At last Thursday’s Tweed Shire Council meeting, I was presented with a petition containing some 33,000 entries directed, not to the council, but to me personally, requesting that I to move to close off access and revegetate the Black Rocks Sportsfield.
The petition was an on-line production based in the USA where 98.5 per cent of respondents lived outside Australia (mainly from Europe and North America) and of the remaining 1.5 per cent of signatories, only 20 per cent were from the Tweed Shire with only one per cent of those living in the Pottsville area.
This equates to around nine respondents actually from Pottsville which is the community that will be most affected by the loss of their public open space.
While the numbers involved sound impressive, the petition, in no way, reflects the local view about a future for the Black Rocks Sportsfield.
The principal protagonist who spearheads the campaign lives in the street adjacent to the fields and, since his arrival in around 2010, I believe he has pursued the removal of people from their recreational space as his sole objective.
Prior to his arrival in the Tweed, the good people of the lower Tweed Coast lived in complete harmony with the koalas that moved into the re-growth area around the fields which formerly comprised open grazing country.
While this man is quick to use koala protection as his reason to achieve his objective, the facts don’t support that proposition.
A Tweed Coast koala habitat study completed in late 2015 made comparisons of koala activity over a five-year period from an earlier study in 2010. The Black Rocks precinct was one of the few where it was identified that koala numbers were relatively stable (notwithstanding the bushfire of Xmas 2014), unlike some areas to the north where populations were in decline.
This was in a period when this man bombarded councillors and council staff with dire claims of the imminent extinction for the koalas of the Black Rocks precinct.
When I proposed the replacement of the locked gate with a koala grid, it was only after consultation with a known koala expert.

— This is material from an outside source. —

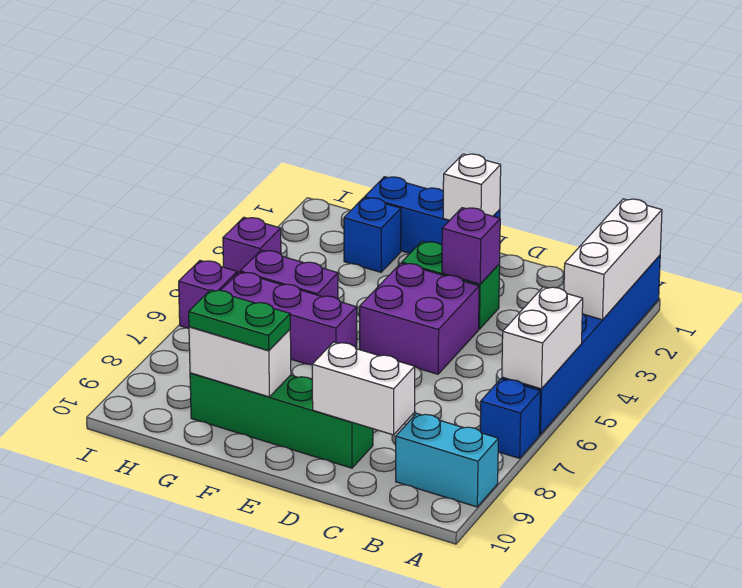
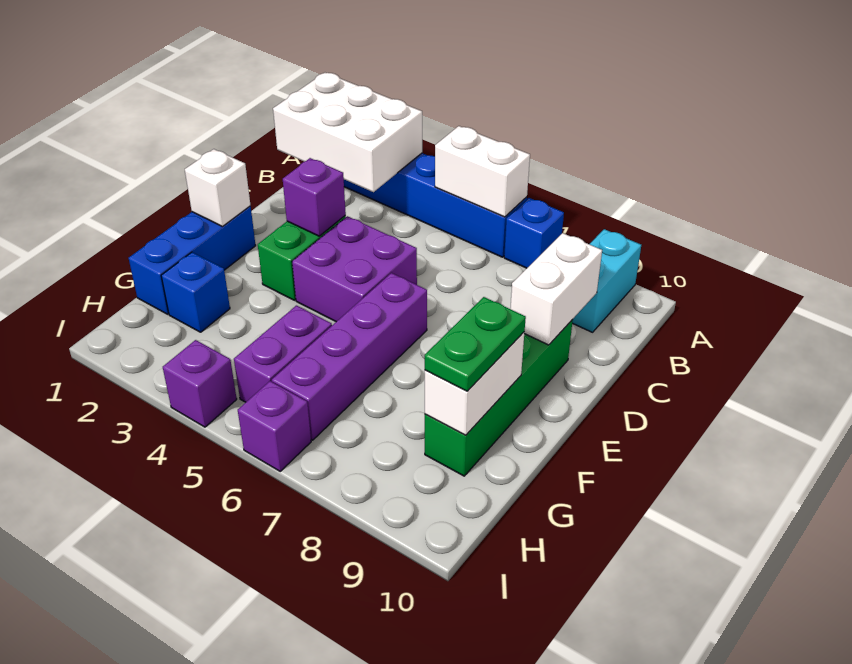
white 1x3 brick [564,199,662,320] -> white 2x3 brick [273,73,422,192]
purple 1x3 brick [220,272,357,365] -> purple 1x4 brick [272,273,427,440]

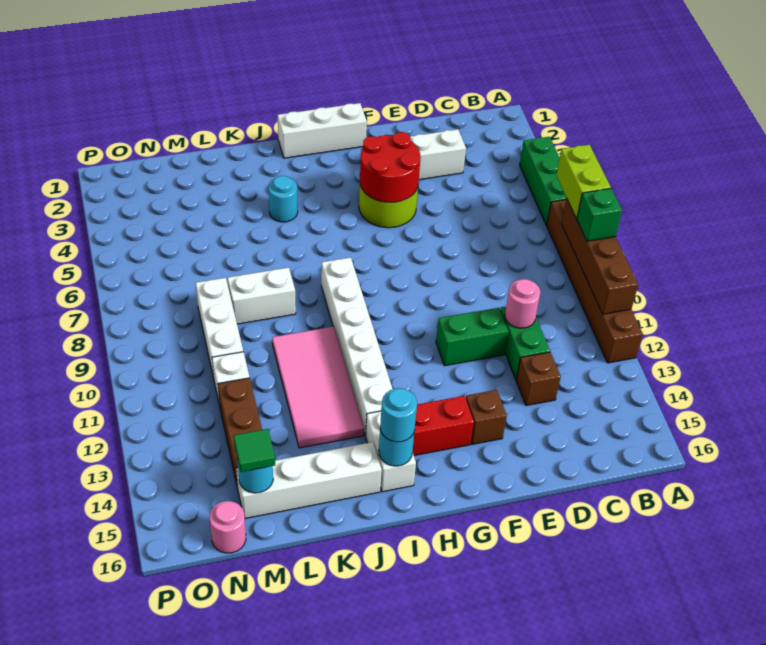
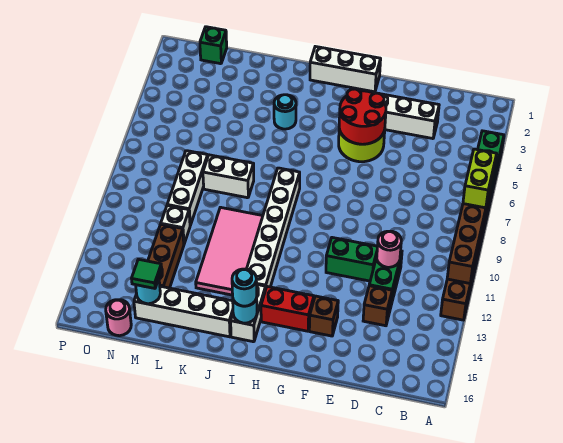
green 1x1 brick [577,188,622,241] -> green 1x1 brick moved to [200,27,227,64]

I have continually sought a balance that acknowledges the need for koala protection and the needs of the community to have reasonable access to their public open space.
In my time as a councillor there have been many koala protection achievements with which I have been associated, including the recent improvements on Clothiers Creek Road, measures adopted in the Kings Forest concept plan and the Koala Connections program which I launched as the mayor some years ago.
My support for council’s decision on a Men’s Shed at the fields was based on the additional protections that this type of passive surveillance at the site would mean for the protection of wildlife from any anti-social activity.
This issue now seems to have reached fever pitch with the single protagonist and his few disciples from outside Pottsville.
Therefore, I have decided to bring a proposal to the next council meeting that recommends a referendum of residents of the lower Tweed Coast (postcode 2489) to establish, definitively, their attitudes to the issue and their preferences regarding a future for their beautiful recreation space and the much cherished koala population that interfaces with the fields.
It won’t be the people of the Ukraine, Manchester or Arizona that will decide but the local people who I trust to make the right decision for their future.